Problem: Copy out the entries below in full and exactly.
---+---
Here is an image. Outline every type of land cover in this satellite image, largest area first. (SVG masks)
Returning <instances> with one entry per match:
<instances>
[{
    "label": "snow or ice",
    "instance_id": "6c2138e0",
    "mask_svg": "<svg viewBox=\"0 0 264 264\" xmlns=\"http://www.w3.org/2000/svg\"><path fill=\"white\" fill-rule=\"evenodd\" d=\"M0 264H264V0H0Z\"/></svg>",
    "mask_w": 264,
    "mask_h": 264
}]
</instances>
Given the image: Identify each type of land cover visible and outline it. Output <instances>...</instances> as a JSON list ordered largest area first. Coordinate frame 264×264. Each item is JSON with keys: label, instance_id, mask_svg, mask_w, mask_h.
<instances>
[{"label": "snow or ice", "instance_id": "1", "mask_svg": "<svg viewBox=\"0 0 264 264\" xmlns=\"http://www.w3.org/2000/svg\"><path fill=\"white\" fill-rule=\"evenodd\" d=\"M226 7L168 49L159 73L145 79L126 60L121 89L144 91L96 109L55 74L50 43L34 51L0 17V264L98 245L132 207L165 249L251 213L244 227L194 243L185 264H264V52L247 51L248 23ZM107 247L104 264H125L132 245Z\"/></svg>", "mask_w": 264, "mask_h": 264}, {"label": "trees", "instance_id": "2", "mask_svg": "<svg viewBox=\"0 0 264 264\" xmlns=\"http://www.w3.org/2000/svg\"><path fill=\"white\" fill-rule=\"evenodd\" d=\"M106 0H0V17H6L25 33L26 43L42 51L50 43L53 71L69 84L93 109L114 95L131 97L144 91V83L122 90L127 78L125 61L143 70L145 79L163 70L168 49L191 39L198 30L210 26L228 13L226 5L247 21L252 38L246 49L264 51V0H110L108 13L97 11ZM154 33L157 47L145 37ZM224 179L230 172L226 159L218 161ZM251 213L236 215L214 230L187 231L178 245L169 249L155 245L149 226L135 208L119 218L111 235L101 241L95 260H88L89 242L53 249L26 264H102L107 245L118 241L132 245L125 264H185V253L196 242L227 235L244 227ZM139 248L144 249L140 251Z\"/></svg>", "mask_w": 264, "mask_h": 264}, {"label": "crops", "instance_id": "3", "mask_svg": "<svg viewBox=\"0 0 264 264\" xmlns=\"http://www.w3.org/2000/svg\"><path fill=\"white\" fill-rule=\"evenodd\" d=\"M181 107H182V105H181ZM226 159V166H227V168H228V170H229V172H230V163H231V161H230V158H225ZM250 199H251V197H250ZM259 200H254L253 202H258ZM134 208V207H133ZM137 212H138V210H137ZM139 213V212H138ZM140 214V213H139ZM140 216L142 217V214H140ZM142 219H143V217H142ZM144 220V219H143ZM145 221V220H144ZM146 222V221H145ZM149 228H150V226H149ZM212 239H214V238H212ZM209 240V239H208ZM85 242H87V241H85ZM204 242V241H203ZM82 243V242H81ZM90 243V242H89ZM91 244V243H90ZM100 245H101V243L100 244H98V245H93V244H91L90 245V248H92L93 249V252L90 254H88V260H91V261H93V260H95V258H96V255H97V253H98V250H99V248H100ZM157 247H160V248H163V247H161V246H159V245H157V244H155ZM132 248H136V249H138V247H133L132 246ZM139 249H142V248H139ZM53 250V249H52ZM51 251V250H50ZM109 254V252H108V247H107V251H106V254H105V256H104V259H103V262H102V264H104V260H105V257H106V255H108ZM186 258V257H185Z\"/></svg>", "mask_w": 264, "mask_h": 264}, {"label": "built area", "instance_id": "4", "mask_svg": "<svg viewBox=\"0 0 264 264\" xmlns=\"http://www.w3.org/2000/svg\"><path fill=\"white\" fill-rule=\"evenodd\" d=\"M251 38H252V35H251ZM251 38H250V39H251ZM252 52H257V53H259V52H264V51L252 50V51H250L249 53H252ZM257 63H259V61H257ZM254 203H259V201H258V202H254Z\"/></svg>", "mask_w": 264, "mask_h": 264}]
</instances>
---+---
Solution to this task:
Here is an image. Outline every type of land cover in this satellite image, largest area first. (SVG masks)
Returning <instances> with one entry per match:
<instances>
[{
    "label": "snow or ice",
    "instance_id": "6c2138e0",
    "mask_svg": "<svg viewBox=\"0 0 264 264\" xmlns=\"http://www.w3.org/2000/svg\"><path fill=\"white\" fill-rule=\"evenodd\" d=\"M0 264H264V0H0Z\"/></svg>",
    "mask_w": 264,
    "mask_h": 264
}]
</instances>
Given the image: Identify each type of land cover visible and outline it. Output <instances>...</instances> as a JSON list ordered largest area first. Coordinate frame 264×264. Each item is JSON with keys: label, instance_id, mask_svg, mask_w, mask_h.
<instances>
[{"label": "snow or ice", "instance_id": "1", "mask_svg": "<svg viewBox=\"0 0 264 264\" xmlns=\"http://www.w3.org/2000/svg\"><path fill=\"white\" fill-rule=\"evenodd\" d=\"M226 7L168 49L159 73L145 79L126 60L121 89L144 91L96 109L55 74L50 43L34 51L0 17V264L98 245L132 207L165 249L251 213L244 227L194 243L185 264H264V52L247 51L248 23ZM107 247L104 264H125L132 245Z\"/></svg>", "mask_w": 264, "mask_h": 264}, {"label": "trees", "instance_id": "2", "mask_svg": "<svg viewBox=\"0 0 264 264\" xmlns=\"http://www.w3.org/2000/svg\"><path fill=\"white\" fill-rule=\"evenodd\" d=\"M106 0H0V17H6L25 33L26 43L42 51L50 43L53 71L69 84L93 109L114 95L131 97L144 91V83L122 90L127 78L125 61L143 70L145 79L163 70L168 49L191 39L198 30L210 26L228 13L226 5L247 21L252 38L246 49L264 51V0H110L108 13L97 11ZM154 33L157 47L145 37ZM224 179L230 172L226 159L218 161ZM251 213L236 215L214 230L187 231L178 245L169 249L155 245L149 226L135 208L119 218L111 235L101 241L95 260H88L89 242L53 249L26 264H102L107 245L118 241L132 245L125 264H185V253L196 242L227 235L244 227ZM139 248L144 249L140 251Z\"/></svg>", "mask_w": 264, "mask_h": 264}, {"label": "crops", "instance_id": "3", "mask_svg": "<svg viewBox=\"0 0 264 264\" xmlns=\"http://www.w3.org/2000/svg\"><path fill=\"white\" fill-rule=\"evenodd\" d=\"M181 107H182V105H181ZM226 159V166H227V168H228V170H229V172H230V163H231V161H230V158H225ZM250 199H251V197H250ZM259 200H254L253 202H258ZM134 208V207H133ZM137 212H138V210H137ZM139 213V212H138ZM140 214V213H139ZM140 216L142 217V214H140ZM142 219H143V217H142ZM144 220V219H143ZM145 221V220H144ZM146 222V221H145ZM149 228H150V226H149ZM212 239H214V238H212ZM209 240V239H208ZM85 242H87V241H85ZM204 242V241H203ZM82 243V242H81ZM90 243V242H89ZM91 244V243H90ZM100 245H101V243L100 244H98V245H93V244H91L90 245V248H92L93 249V252L90 254H88V260H91V261H93V260H95V258H96V255H97V253H98V250H99V248H100ZM157 247H160V248H163V247H161V246H159V245H157V244H155ZM132 248H136V249H138V247H133L132 246ZM139 249H142V248H139ZM53 250V249H52ZM51 251V250H50ZM109 254V252H108V247H107V251H106V254H105V256H104V259H103V262H102V264H104V260H105V257H106V255H108ZM186 258V257H185Z\"/></svg>", "mask_w": 264, "mask_h": 264}, {"label": "built area", "instance_id": "4", "mask_svg": "<svg viewBox=\"0 0 264 264\" xmlns=\"http://www.w3.org/2000/svg\"><path fill=\"white\" fill-rule=\"evenodd\" d=\"M251 38H252V35H251ZM251 38H250V39H251ZM252 52H257V53H259V52H264V51L252 50V51H250L249 53H252ZM257 63H259V61H257ZM254 203H259V201H258V202H254Z\"/></svg>", "mask_w": 264, "mask_h": 264}]
</instances>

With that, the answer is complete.